◆ **Prompt**:
Scan the entries below for the string "middle" and copy every line where it turns up.

◆ **Supplied data**:

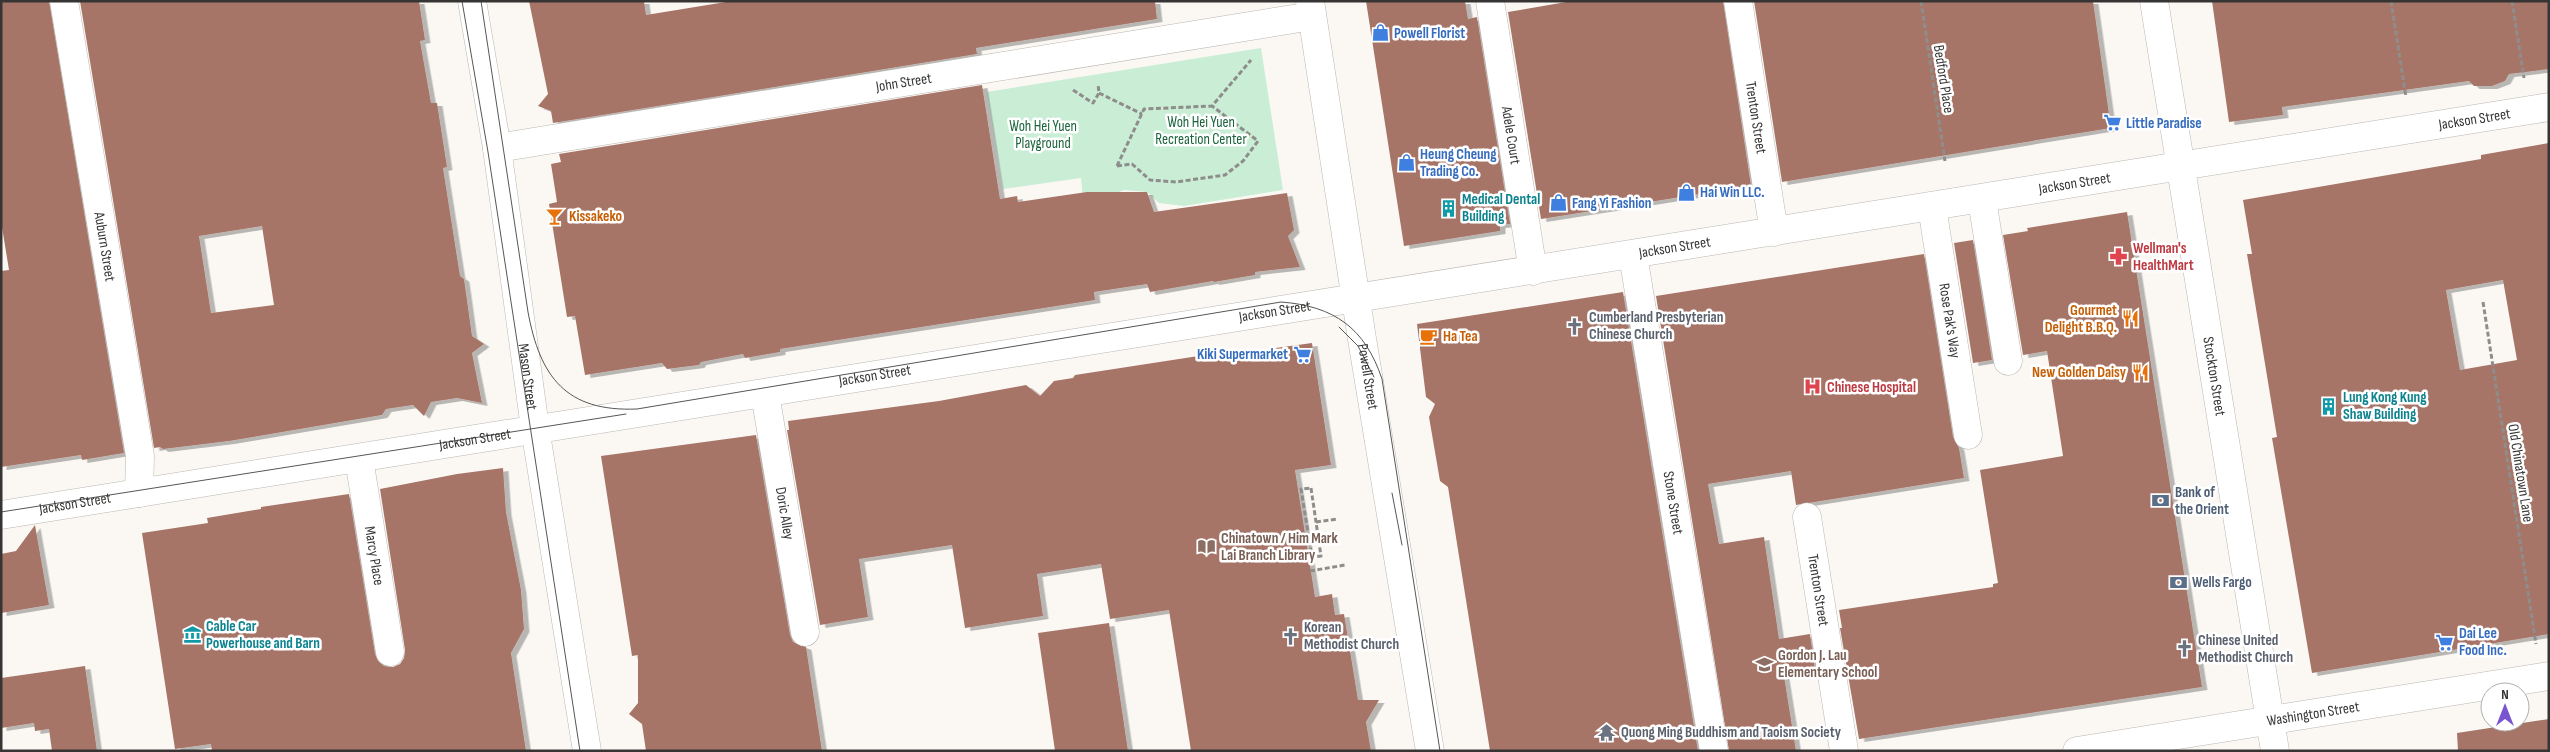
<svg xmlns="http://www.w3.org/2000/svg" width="2550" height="752" font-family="'Sofia Sans Condensed',sans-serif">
<defs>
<filter id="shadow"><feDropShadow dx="5.5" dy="3" stdDeviation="0" flood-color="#0004"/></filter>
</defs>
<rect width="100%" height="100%" fill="#fbf8f4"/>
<polygon fill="#c9eed5" points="1261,48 1283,190 1184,206 1159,203 1147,192 1124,190 1108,196 1083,201 1081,178 1003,189 987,92"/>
<g fill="#a77568" fill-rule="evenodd" filter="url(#shadow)">
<polygon points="1,1 49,1 124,453 82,460 81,455 1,467 1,271 9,270 1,221"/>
<path d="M 80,1 L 419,1 L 425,40 L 420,41 L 431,103 L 437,103 L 447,167 L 443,168 L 460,276 L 464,279 L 472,336 L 484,344 L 472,353 L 482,403 L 457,398 L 431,402 L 424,416 L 413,405 L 386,409 L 382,415 L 229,441 L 163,449 L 160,447 L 154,448 ZM 262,226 L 274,305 L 211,313 L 199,236 Z"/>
<polygon points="529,1 644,1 646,15 732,1 1155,1 1157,19 976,48 977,54 553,123 551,111 538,106 548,94"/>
<polygon points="1366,1 1465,1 1468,19 1477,17 1510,224 1500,225 1500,231 1404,246"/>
<polygon points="1572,1 1723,1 1751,186 1541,219 1508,12"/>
<polygon points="1754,1 2093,1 2111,128 1782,182"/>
<polygon points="2212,1 2549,1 2549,69 2509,74 2505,81 2492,86 2474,86 2469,81 2282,107 2283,115 2229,122"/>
<polygon points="982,85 1000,199 1017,196 1018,202 1087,192 1147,192 1154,212 1287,193 1294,230 1288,236 1300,267 1255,272 1255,275 1214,282 1213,281 1150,292 1147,284 1094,292 1095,300 780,349 780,352 745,358 743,354 701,362 699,365 667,369 662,363 585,375 575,316 567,317 549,204 557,202 551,164 561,162 559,154"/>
<path d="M 2549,143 L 2549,634 L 2312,673 L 2272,438 L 2277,437 L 2247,254 L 2252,254 L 2243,200 L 2481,159 L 2481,155 ZM 2503,280 L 2517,360 L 2460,370 L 2446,290 Z"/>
<polygon points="2127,212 2202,687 1859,739 1840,628 1842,628 1839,610 1993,587 1993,584 1998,583 1980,470 2063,456 2047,351 2023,355 2003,235 2028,231 2027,228"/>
<polygon points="1973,240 1992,360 1973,363 1954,243"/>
<polygon points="1924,254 1953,437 1959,448 1964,478 1796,505 1791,471 1708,484 1719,544 1764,537 1779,639 1810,634 1815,670 1784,676 1796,751 1729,751 1656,296"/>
<polygon points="1623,292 1698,751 1490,751 1448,487 1440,481 1429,417 1435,404 1426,397 1417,324"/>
<polygon points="1312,343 1331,465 1295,470 1315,597 1332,594 1335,615 1344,614 1358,700 1379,700 1366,722 1371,751 1191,751 1169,610 1110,619 1101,564 1037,574 1043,616 965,628 952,545 859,559 868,617 820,625 787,430 789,430 788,421 939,401 1026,385 1040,396 1054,381 1073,378 1075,375 1218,353 1219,356"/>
<polygon points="756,435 790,635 793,642 806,647 822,751 646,751 642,724 629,714 638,703 638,655 632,656 601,456"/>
<polygon points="503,468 506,512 521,590 524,629 511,653 526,751 212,751 211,744 175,749 142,533 208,523 207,518 261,509 261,507 349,494 375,654 378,661 384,666 393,667 400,664 404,658 405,650 380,489 457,474"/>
<polygon points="35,525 49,605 1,613 1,554 16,551"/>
<polygon points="1109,623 1128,751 1055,751 1038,633"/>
<polygon points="85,666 97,751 52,751 49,729 35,731 34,723 1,728 1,678"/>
<polygon points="2549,719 2549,751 2458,751 2457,733"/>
</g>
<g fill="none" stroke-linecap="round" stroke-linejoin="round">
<defs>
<g id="minor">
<path id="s1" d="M 64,1 L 140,456 L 139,493"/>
<path id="s2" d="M 472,1 L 497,148 L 535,428 L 587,751"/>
<path id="s3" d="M 1310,1 L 1362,339 L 1430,751"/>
<path id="s4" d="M 1490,1 L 1533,271"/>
<path id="s5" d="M 1738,1 L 1774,232"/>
<path id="s6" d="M 2154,1 L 2275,751"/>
<path id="s7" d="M 497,148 L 1312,16"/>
<polyline points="1982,200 2008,361"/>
<path id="s8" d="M 1932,207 L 1968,435"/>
<path id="s9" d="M 1633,255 L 1714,751"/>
<path id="s10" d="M 765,394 L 805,632"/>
<path id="s11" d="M 359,459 L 390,652"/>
<path id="s12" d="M 1,515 L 2549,107"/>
<path id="s13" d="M 1807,517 L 1844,751"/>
<path id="s14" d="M 2077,751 L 2549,676"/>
</g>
</defs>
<use href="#minor" stroke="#b9b7b3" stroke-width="29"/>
<g stroke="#8f8d8b" stroke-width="3" stroke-dasharray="5 2.5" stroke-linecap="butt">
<polyline points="1921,1 1945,161"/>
<polyline points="2391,1 2406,97"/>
<polyline points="2512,1 2524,78"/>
<polyline points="1073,90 1093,103 1099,93 1098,84"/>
<polyline points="1099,93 1142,114"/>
<polyline points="1117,166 1132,164 1150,180 1176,182 1225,175 1243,161 1258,141 1212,106"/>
<polyline points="1117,166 1144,109 1212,106 1251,60"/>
<polyline points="2483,302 2536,644"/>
<polygon points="1311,488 1321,556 1312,557 1301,489"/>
<polyline points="1316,522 1338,519"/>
<polyline points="1310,571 1345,565"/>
</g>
<use href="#minor" stroke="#fff" stroke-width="28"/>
<g stroke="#575654" stroke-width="1">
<polyline points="462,1 488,152 580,751"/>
<path d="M 481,1 L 528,312 C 540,377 566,412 637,409 L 1281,302 C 1334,306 1365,328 1382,379 L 1440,751"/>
<polyline points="1339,327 1358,346 1374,377"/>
<polyline points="1392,493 1402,545"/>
<polyline points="1,512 626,414"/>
</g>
</g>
<defs>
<symbol id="shop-bare" viewBox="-9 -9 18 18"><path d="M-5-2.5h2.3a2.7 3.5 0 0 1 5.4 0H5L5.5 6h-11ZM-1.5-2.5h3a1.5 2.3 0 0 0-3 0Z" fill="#3f7fe0" stroke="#fff" stroke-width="2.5" paint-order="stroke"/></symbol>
<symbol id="supermarket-bare" viewBox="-9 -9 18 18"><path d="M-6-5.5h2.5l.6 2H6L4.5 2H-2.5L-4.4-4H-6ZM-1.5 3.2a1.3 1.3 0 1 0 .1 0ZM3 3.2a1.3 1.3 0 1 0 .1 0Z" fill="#3f7fe0" stroke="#fff" stroke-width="2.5" paint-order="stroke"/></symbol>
<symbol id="building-bare" viewBox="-9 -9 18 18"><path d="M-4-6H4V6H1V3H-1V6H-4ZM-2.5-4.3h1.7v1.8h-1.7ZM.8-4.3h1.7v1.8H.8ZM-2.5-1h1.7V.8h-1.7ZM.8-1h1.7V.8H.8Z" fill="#0f9aa8" stroke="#fff" stroke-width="2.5" paint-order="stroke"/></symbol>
<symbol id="bar-bare" viewBox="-9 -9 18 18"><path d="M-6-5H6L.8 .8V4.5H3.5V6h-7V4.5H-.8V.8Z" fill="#e8710a" stroke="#fff" stroke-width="2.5" paint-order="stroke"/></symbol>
<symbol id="pharmacy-bare" viewBox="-9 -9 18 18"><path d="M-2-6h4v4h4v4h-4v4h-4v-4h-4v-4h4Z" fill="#e0444e" stroke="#fff" stroke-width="2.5" paint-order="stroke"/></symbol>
<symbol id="restaurant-bare" viewBox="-9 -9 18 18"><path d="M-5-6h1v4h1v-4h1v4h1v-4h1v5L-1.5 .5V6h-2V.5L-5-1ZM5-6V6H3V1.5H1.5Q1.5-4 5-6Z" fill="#e8710a" stroke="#fff" stroke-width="2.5" paint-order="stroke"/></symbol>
<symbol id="church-bare" viewBox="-9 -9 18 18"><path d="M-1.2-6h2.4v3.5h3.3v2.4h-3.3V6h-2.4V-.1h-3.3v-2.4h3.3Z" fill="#6b7280" stroke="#fff" stroke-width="2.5" paint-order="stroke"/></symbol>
<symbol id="cafe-bare" viewBox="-9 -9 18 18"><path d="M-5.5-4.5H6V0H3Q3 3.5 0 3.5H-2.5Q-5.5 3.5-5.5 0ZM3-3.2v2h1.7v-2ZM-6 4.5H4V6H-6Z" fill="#e8710a" stroke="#fff" stroke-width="2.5" paint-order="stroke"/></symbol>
<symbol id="hospital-bare" viewBox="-9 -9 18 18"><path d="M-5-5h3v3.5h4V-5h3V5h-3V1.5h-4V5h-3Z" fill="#e0444e" stroke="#fff" stroke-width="2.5" paint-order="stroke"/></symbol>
<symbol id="bank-bare" viewBox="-9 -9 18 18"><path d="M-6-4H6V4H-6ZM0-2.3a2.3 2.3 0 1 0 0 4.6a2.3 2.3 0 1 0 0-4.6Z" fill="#5c6f8a" stroke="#fff" stroke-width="2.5" paint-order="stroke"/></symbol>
<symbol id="library-bare" viewBox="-9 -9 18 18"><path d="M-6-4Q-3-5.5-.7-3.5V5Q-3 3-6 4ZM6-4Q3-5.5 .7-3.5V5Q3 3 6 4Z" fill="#8d6e63" stroke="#fff" stroke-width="2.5" paint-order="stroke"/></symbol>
<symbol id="museum-bare" viewBox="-9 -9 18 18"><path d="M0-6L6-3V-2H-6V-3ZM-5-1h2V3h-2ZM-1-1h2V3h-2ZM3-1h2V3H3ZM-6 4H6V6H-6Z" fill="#0f9aa8" stroke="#fff" stroke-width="2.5" paint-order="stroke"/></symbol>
<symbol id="school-bare" viewBox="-9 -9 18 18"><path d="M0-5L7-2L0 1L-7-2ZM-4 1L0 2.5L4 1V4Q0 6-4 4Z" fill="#8d6e63" stroke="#fff" stroke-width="2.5" paint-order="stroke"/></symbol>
<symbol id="temple-bare" viewBox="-9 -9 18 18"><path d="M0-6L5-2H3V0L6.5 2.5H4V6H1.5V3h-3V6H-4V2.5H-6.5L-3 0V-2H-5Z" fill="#6b7280" stroke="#fff" stroke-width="2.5" paint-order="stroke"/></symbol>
</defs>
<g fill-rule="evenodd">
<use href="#shop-bare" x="1368" y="20" width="25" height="25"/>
<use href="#supermarket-bare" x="2100" y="110" width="25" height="25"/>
<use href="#shop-bare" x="1394" y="150" width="25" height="25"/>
<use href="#shop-bare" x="1674" y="180" width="25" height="25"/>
<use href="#shop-bare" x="1546" y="190" width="25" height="25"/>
<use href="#building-bare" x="1436" y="196" width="25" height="25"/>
<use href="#bar-bare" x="542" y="204" width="25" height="25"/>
<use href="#pharmacy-bare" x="2106" y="244" width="25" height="25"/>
<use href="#restaurant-bare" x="2118" y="306" width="25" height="25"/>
<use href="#church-bare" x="1562" y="314" width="25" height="25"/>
<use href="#cafe-bare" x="1416" y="324" width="25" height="25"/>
<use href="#supermarket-bare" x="1290" y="342" width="25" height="25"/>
<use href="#restaurant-bare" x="2128" y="360" width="25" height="25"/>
<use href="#hospital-bare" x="1800" y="374" width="25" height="25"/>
<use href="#building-bare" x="2316" y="394" width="25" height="25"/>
<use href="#bank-bare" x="2148" y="488" width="25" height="25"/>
<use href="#library-bare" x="1194" y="534" width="25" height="25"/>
<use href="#bank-bare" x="2166" y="570" width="25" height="25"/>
<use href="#museum-bare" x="180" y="622" width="25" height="25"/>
<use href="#church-bare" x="1278" y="624" width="25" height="25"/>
<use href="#supermarket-bare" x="2432" y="630" width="25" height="25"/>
<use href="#church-bare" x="2172" y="636" width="25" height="25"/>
<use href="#school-bare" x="1752" y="652" width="25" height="25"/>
<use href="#temple-bare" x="1594" y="720" width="25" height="25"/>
</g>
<g text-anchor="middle" stroke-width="5" stroke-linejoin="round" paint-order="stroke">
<g font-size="15" font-weight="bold" fill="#366cbe" stroke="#fff" text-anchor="start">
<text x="1394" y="38">Powell Florist</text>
<text x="2126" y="128">Little Paradise</text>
<text x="1420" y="159">Heung Cheung<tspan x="1420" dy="17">Trading Co.</tspan></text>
<text x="1700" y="197">Hai Win LLC.</text>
<text x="1572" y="208">Fang Yi Fashion</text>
<text x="1288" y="359" text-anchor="end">Kiki Supermarket</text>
<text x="2459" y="638">Dai Lee<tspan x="2459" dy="17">Food Inc.</tspan></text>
</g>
<g font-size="15" fill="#363534" stroke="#fff">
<text transform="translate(1944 79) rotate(81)" y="5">Bedford Place</text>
<text dy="5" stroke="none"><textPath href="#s7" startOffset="412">John Street</textPath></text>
<text dy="5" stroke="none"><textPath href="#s5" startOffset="118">Trenton Street</textPath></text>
<text dy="5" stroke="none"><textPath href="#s12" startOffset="2505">Jackson Street</textPath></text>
<text dy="5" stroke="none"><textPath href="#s4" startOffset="136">Adele Court</textPath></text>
<text dy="5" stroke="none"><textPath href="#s12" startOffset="2100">Jackson Street</textPath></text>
<text dy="5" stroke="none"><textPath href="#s1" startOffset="249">Auburn Street</textPath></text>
<text dy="5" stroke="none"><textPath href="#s12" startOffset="1695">Jackson Street</textPath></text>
<text dy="5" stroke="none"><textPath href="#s12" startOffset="1290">Jackson Street</textPath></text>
<text dy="5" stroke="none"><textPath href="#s8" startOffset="115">Rose Pak's Way</textPath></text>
<text dy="5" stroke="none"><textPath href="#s2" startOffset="380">Mason Street</textPath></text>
<text dy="5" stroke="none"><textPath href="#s3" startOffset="380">Powell Street</textPath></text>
<text dy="5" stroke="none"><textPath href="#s6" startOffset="380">Stockton Street</textPath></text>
<text dy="5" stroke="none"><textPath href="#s12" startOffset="885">Jackson Street</textPath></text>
<text dy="5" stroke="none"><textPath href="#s12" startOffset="480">Jackson Street</textPath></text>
<text transform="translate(2521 473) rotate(81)" y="5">Old Chinatown Lane</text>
<text dy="5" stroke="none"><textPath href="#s12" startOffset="75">Jackson Street</textPath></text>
<text dy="5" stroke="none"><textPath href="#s9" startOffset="251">Stone Street</textPath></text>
<text dy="5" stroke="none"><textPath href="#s10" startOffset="121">Doric Alley</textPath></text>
<text dy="5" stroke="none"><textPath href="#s11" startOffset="98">Marcy Place</textPath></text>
<text dy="5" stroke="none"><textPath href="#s13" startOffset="74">Trenton Street</textPath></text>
<text dy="5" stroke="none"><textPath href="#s14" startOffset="239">Washington Street</textPath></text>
</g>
<g font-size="15" fill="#1b643c" stroke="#fff">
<text x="1201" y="127">Woh Hei Yuen<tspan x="1201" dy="17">Recreation Center</tspan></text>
<text x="1043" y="131">Woh Hei Yuen<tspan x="1043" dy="17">Playground</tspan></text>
</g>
<g font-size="15" font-weight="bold" fill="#0d838f" stroke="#fff" text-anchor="start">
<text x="1462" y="204">Medical Dental<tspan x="1462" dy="17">Building</tspan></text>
<text x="2343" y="402">Lung Kong Kung<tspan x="2343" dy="17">Shaw Building</tspan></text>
<text x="206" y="631">Cable Car<tspan x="206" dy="17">Powerhouse and Barn</tspan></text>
</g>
<g font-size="15" font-weight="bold" fill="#c56008" stroke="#fff" text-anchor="start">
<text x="569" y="221">Kissakeko</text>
<text x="2117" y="315" text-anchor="end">Gourmet<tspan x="2117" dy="17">Delight B.B.Q.</tspan></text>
<text x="1443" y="341">Ha Tea</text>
<text x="2126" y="377" text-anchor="end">New Golden Daisy</text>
</g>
<g font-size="15" font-weight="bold" fill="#be3a42" stroke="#fff" text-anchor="start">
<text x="2133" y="253">Wellman's<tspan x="2133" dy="17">HealthMart</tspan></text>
<text x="1827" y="392">Chinese Hospital</text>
</g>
<g font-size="15" font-weight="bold" fill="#5b616d" stroke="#fff" text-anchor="start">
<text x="1589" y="322">Cumberland Presbyterian<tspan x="1589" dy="17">Chinese Church</tspan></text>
<text x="1304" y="632">Korean<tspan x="1304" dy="17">Methodist Church</tspan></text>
<text x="2198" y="645">Chinese United<tspan x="2198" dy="17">Methodist Church</tspan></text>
<text x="1621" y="737">Quong Ming Buddhism and Taoism Society</text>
</g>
<g font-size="15" font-weight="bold" fill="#4e5e75" stroke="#fff" text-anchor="start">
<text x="2175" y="497">Bank of<tspan x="2175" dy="17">the Orient</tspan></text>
<text x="2192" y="587">Wells Fargo</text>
</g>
<g font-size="15" font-weight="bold" fill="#785e54" stroke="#fff" text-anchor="start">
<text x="1221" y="543">Chinatown / Him Mark<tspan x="1221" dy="17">Lai Branch Library</tspan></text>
<text x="1778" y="660">Gordon J. Lau<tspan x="1778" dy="17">Elementary School</tspan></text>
</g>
</g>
<rect width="2550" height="752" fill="none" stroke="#363534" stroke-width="5"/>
<g transform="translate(2505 707)"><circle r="24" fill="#ffffff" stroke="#afaeae"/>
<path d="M0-4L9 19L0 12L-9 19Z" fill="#7956d0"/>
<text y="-8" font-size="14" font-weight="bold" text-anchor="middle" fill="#363534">N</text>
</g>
</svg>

◆ **Your response**:
<g text-anchor="middle" stroke-width="5" stroke-linejoin="round" paint-order="stroke">
<text y="-8" font-size="14" font-weight="bold" text-anchor="middle" fill="#363534">N</text>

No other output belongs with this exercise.